Editor's note: Professor Steven Cowley is Director of the Culham Center for Fusion Energy
(CCFE), the UK's national laboratory for fusion research. He has
published over 100 papers and articles and in 2011 was appointed to the
UK's Council for Science and Technology -- an advisory board which
reports directly to Prime Minister David Cameron.
Until recently, fears of peak oil and
dependence on Middle Eastern suppliers were the key factors shaping our
energy policy, pushing governments to scramble for fossil fuel
alternatives. Then came shale gas, tar sands, and other unconventional
sources. Industry found ways to affordably extract fuel for decades to
come. So many are now imagining an end to the energy crisis. That's a
dangerous mistake.
We need to innovate
alternative energy sources now more than ever ... and our choices are
limited. There are few viable options that will preserve the levels of
prosperity that modern industrial economies have come to expect.

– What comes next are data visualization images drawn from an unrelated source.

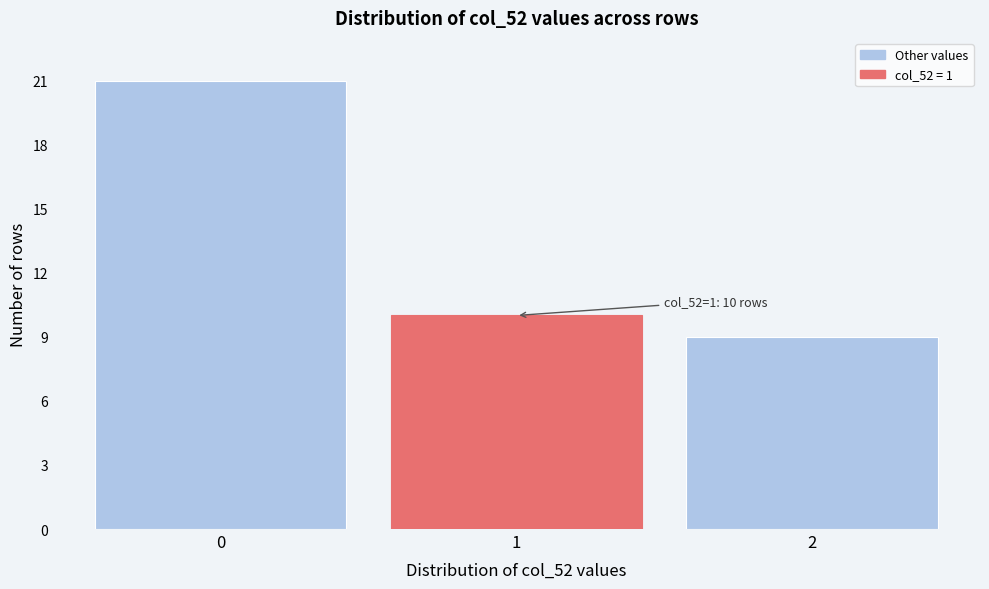

Reading left to right, extract all data points from this chart.

0=21	1=10	2=9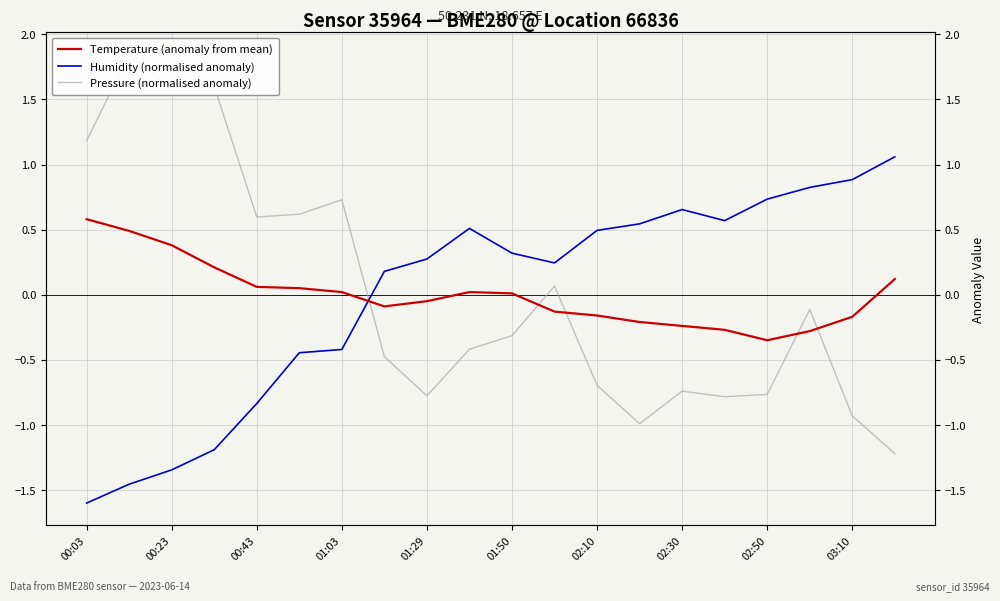

Which category has the lowest value in the Pressure (normalised anomaly) series?

19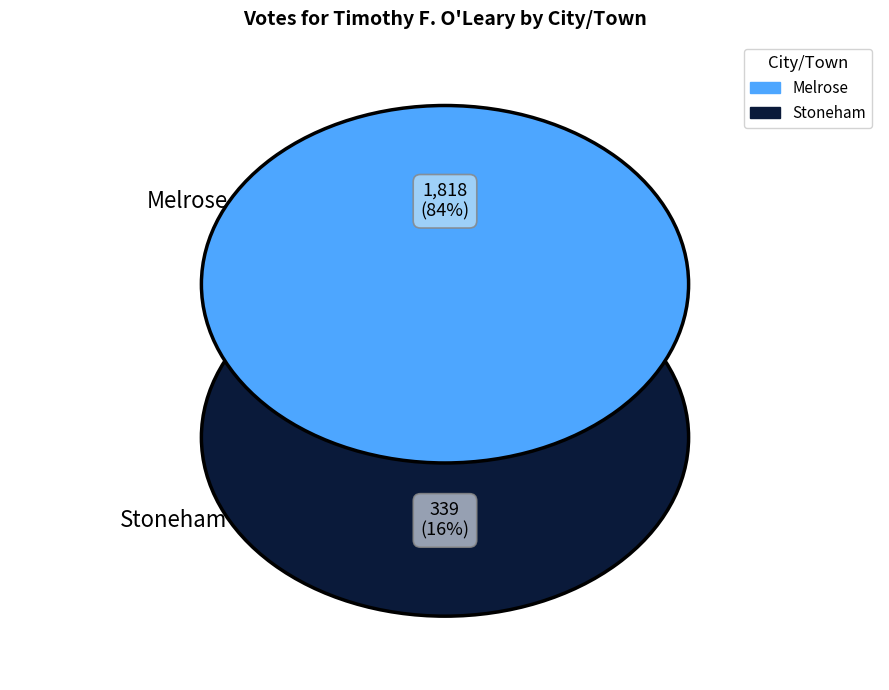

What percentage is the Stoneham slice, to the nearest percent?

16%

"Fusion is in many respects the perfect energy source
Steven Cowley, Culham Center for Fusion Energy, UK
Steven Cowley, Culham Center for Fusion Energy, UK
Solar, advanced nuclear
fission, and fusion offer the best hope but, unfortunately, none are
ready for large-scale deployment. All need time-consuming innovations so
we cannot afford to hesitate; research must be ramped up across the
board and government must keep up the pace.
Of our three most
promising technologies, fusion would be the biggest prize. It is in many
respects the perfect energy source. Sea water provides millions of
years of fusion fuel. Fusion reactions are safe, they emit neither
radioactive waste nor greenhouse gasses and fusion reactors would take
up relatively little space.
The catch is fusion is
very hard to do. Two isotopes of hydrogen (deuterium and tritium) must
be held at 200-million degrees until they collide and fuse to make
helium. It is not easy to build a device that runs at ten times the
temperature of the Sun, but it is possible.
Steven Cowley
In fact, the European experimental facility, JET
-- hosted in the UK, has already done it. For a couple of seconds, it
generated 16 megawatts of fusion power -- enough to supply around 8,000
homes. This is an astonishing achievement. We must now extend that
duration and power and innovate technologies to make fusion electricity
at a price that the consumer will pay.
We're working flat out on
the first of those goals. Seven international partners representing
more than half the world's people are constructing the critical
experiment right now in Southern France. Called ITER
-- it is designed to reach a self-sustaining fusion burn -- the last
scientific hurdle to fusion power. Construction will complete in 2020
with a fusion burn expected by 2030.
There are other approaches to fusion -- for example the laser experiments at the National Ignition Facility in California -- but for many of us in the scientific trenches, the fusion burn on ITER is expected to be the defining moment.
"It is not easy to build a device that runs at ten times the temperature of the Sun, but it is possible
Steven Cowley, Culham Center for Fusion Energy, UK
Steven Cowley, Culham Center for Fusion Energy, UK
But what about our
second objective of economic viability? ITER isn't meant to achieve that
goal. In addition to clearing our last remaining scientific hurdle, we
need to advance a parallel engineering agenda into key reactor
technologies that will enable commercial fusion power plants to reliably
deliver electricity in a highly competitive market.
This means technological
advances in areas such as structural and functional materials, power
conversion, and reliability. China and Korea are on the job but the U.S.
and Europe are reluctant to face the engineering issues. Certainly,
cost increases on ITER haven't helped. If we continue to starve the
technological research agenda of funds, however, we risk delaying fusion
power and ceding technological leadership to China and Korea.
It goes without saying
that resources are limited in our recession-ravaged economies ... but
disinvesting in seed corn is obviously self-defeating.
What can we afford? The
world energy market is approximately €5-€10 trillion ($6.5-13 trillion) a
year. The total world spend on energy research is about 0.5% of this --
strikingly low. Fusion research including ITER construction is less
than €1.5 billion ($2 billion) a year -- not even 0.05% of the market.
We are, it seems, not
taking the threat of climate change and energy shortages seriously. In
this context, the roughly €200-500 million ($260-650 million) per year
needed to vigorously pursue the parallel track of technology innovation
in fusion seems absurdly small.
We often hear that
Thomas Malthus' dire predictions about population growth were wrong
because humans innovated solutions to food shortages. Will we innovate
ourselves out of our long-term energy constraints too? Only if we
sufficiently fund alternative energy research now.